As a matter of fact, my mum never anticipated that two days after she referred to a Black woman as a “Negro”, her daughter would be labeled a “Nigerian hooker”. And honest to my soul, that profiling and labeling did not offend me even minutely as I do not fathom why a “Nigerian hooker” would be denied basic human rights. But when I can give my educated, well-travelled mother the benefit of doubt for being a victim of blatant ignorance, why can’t I give the perpetually overworked, underpaid, and clearly ignorant cop a chance? But then I realized that one cannot stretch the fabric of the benefit-of-doubt paradigm to the point of ripping apart human dignity. The world is becoming an increasingly compact entity with every passing day, and it is of great impetus for all human beings to undergo a “liberal intervention”.
On the night of the incident, I recall a friend saying that constables in India are not privileged enough to be liberal. It was then that I started to ponder if the so-called privileged people are actually “privileged enough” to be liberal. But what is the context of the word “privilege” here? The privilege of knowledge? The privilege of accessing the internet? The privilege of being an alumnus of a reputed educational institution? No. To address fellow human beings with love and respect does not require any of these “privileges” . It only needs the “willingness” to be a better human being. I think the question of privilege holds no water, rather it is the ignorance that has manifested in its most vicious form in the human mind, that needs to be questioned. I believe that ignorance is the worst form of an excuse as it plummets not just you but the people around you into an abyss of apathy as a result of its implications.
Today, we are witnessing the fourth wave of feminism and its resurgence has shaken the world from all quarters—from fashion to economics to religion to politics. But, I feel (with all due respect) that we should all be liberalists before being feminists, as the need for the latter would cease to exist if the former is firmly anchored in the minds of people as a natural consequence. In a hypothetical (and stereotypical) situation, a majority population which labels (read: confines) itself to heteronormativity may still be a minority population elsewhere in the world susceptible to hate crimes. Take the case of an Indian techie who was shot dead in the USA. In this country he ideally would be the last person for a cop (or anyone for that matter) to unfairly target (unless he is inebriated) because he has conformed himself to the societal norms. He does not look “different” or express himself “differently”. However, this same man was the victim of a hate crime in the USA. This goes on to prove that no matter where you go, hatred persists and as civilized human beings, we need to root out the hatred rather than victim-bashing.
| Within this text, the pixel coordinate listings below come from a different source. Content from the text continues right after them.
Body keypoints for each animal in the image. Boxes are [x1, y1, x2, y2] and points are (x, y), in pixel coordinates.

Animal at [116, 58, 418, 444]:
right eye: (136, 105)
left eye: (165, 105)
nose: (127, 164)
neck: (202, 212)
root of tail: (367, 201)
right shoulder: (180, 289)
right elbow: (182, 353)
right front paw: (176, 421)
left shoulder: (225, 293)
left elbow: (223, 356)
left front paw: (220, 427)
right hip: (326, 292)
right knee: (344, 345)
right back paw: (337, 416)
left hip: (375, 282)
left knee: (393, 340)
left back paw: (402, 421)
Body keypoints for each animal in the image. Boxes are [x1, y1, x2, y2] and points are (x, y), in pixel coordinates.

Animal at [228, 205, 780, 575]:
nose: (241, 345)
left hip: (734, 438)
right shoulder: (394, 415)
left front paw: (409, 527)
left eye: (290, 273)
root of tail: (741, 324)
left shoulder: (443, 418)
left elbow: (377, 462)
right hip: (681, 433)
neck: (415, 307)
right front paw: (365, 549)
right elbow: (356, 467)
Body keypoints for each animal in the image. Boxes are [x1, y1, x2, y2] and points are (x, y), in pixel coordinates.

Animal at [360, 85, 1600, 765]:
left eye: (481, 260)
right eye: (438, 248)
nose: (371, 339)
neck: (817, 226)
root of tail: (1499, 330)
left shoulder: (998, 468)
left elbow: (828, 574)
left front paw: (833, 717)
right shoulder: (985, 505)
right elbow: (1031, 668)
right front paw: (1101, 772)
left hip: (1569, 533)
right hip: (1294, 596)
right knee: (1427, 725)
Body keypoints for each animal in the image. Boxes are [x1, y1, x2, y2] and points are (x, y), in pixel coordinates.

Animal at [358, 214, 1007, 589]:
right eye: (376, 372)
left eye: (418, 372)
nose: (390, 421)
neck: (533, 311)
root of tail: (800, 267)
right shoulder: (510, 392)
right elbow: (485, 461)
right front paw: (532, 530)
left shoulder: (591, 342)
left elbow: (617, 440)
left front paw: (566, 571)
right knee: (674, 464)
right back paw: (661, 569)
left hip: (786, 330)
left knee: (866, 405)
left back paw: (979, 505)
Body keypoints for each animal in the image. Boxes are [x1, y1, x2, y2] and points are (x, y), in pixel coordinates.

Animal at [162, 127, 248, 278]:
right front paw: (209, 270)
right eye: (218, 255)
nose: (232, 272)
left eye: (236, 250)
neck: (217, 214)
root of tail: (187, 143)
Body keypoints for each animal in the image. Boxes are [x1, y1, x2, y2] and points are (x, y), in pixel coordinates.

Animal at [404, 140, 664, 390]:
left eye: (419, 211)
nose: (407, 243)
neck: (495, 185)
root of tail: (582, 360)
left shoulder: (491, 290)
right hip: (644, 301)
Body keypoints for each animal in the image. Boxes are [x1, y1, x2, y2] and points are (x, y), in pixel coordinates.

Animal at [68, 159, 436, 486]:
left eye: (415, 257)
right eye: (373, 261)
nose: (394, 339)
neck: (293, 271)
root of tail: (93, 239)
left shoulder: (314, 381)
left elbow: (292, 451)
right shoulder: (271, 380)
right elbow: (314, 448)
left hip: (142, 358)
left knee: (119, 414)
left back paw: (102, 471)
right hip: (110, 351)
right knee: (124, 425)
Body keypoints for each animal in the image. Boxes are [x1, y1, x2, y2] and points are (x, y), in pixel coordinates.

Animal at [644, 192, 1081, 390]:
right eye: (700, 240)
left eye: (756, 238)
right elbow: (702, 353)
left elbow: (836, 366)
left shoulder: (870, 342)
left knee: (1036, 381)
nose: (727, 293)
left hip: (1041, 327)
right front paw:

Finally, I’ll end with a quote by Chimamanda Adichie, the woman credited with coining the phrase “We should all be feminists”, that was also reprised a countless number of times from the Dior runways to US presidential elections. She says:
“Many stories matter. Stories have been used to dispossess and malign. But stories can also be used to empower and humanize. Stories can break the dignity of people. But stories can also repair that broken dignity.”
I believe that this would be one such story. A story of dignity—lost, found, fought for, and restored.